The movie does a wonderful job of showing how in times of war, the uniform does not a leader make. Likewise, in my experience, not all leaders have titles and not all those with titles are leaders.
The movie is based on the remarkable World War II evacuation of over 330,000 allied soldiers trapped by quickly advancing Germans on France’s North Shore. Just across the channel, the promise of safety beckons. And yet, the large Navy carrier ships are easy targets for German submarines and fighter pilots. As a result, the successful rescue operation depended heavily on a flotilla of 700 private little ships, many piloted and staffed by civilians.
Great films, whether completely fictional or based on a true story, have a way of pulling us in to personal stories and moral challenges that reflect the complex reality of real life. In Dunkirk, the theme demonstrates our instinctual will to not only survive, but give one’s life for the sake of others. It is a movie about real people turned heroes. About how situations can cause some among us to rise up as true leaders.
While the extreme circumstances in the movie are, thankfully, not something most of us will ever have to experience, we are all fighting battles. Every one of us is facing personal battles for certain. But beyond that, there has yet to be a point in our history where issues of social, political, and economic justice were not present in daily life. Regardless of the circumstances, there are always those among us who are willing to put themselves in harm’s way for causes that matter deeply to them.

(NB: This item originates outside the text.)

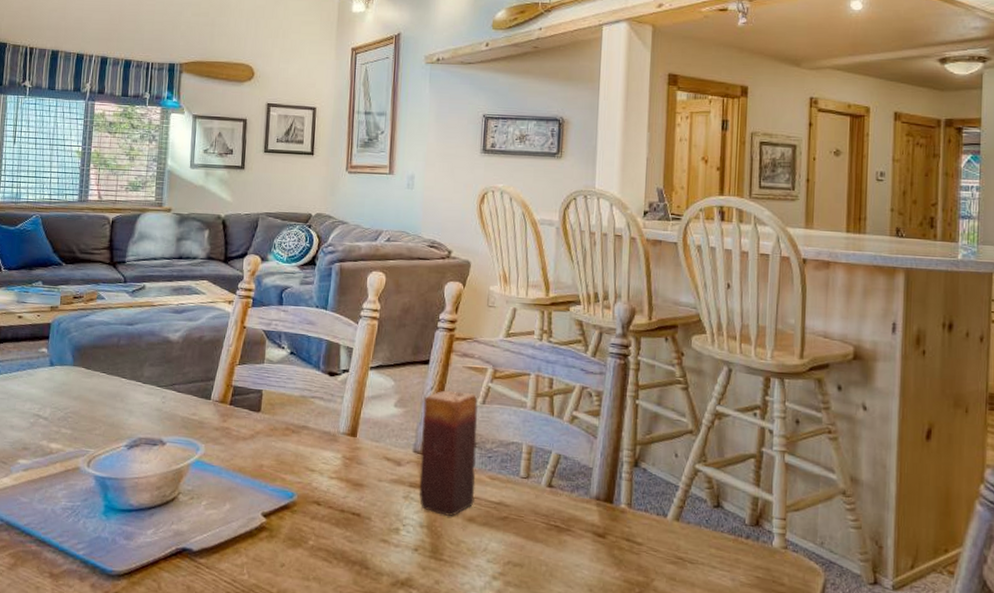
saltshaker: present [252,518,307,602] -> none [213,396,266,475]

Watching the movie, I couldn’t help but notice that heroes are made when those amongst us recognize the threat, feel the fear, and act anyway. This is leadership in action.

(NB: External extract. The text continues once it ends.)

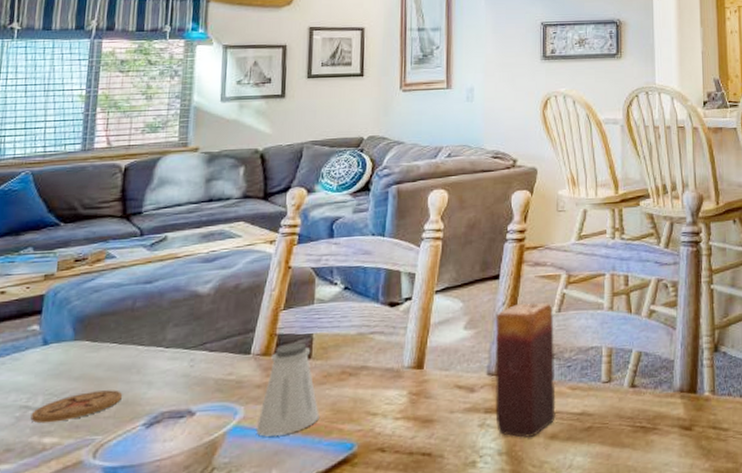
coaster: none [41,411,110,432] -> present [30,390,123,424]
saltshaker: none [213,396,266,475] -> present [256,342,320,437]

Leadership shows up in many different ways throughout the movie.
We see it in a British pleasure boat captain who joins the rescue flotilla, asserting that if men his age are going to send young soldiers to war, they should be prepared to do all they can to bring them home.
We see it in this same captain’s teenage son who acts with a compassion far beyond his years toward a shell-shocked soldier, even in the face of the fact that the soldier was responsible for the death of a friend.
We recognize it in a Royal Air Force pilot who knows he must turn around to safety because his fuel is running out, but who chooses to stay, facing German capture, to first protect hundreds still trapped on the beach.
Likewise, the movie is full of examples of those who hold a leadership title but do not act the part.
Since watching, I’ve been contemplating my own leadership capacity. I am reminded that there is no age, gender, educational status, or professional training capable of the automatic creation of a leader. It is only through our actions that we may lay claim to this title.
Simple actions like answering a question honestly, admitting a mistake, and choosing to stand up for someone else are what makes us leaders – and heroes – not the title.
Who have been the heroes in your own life? How did their leadership impact you?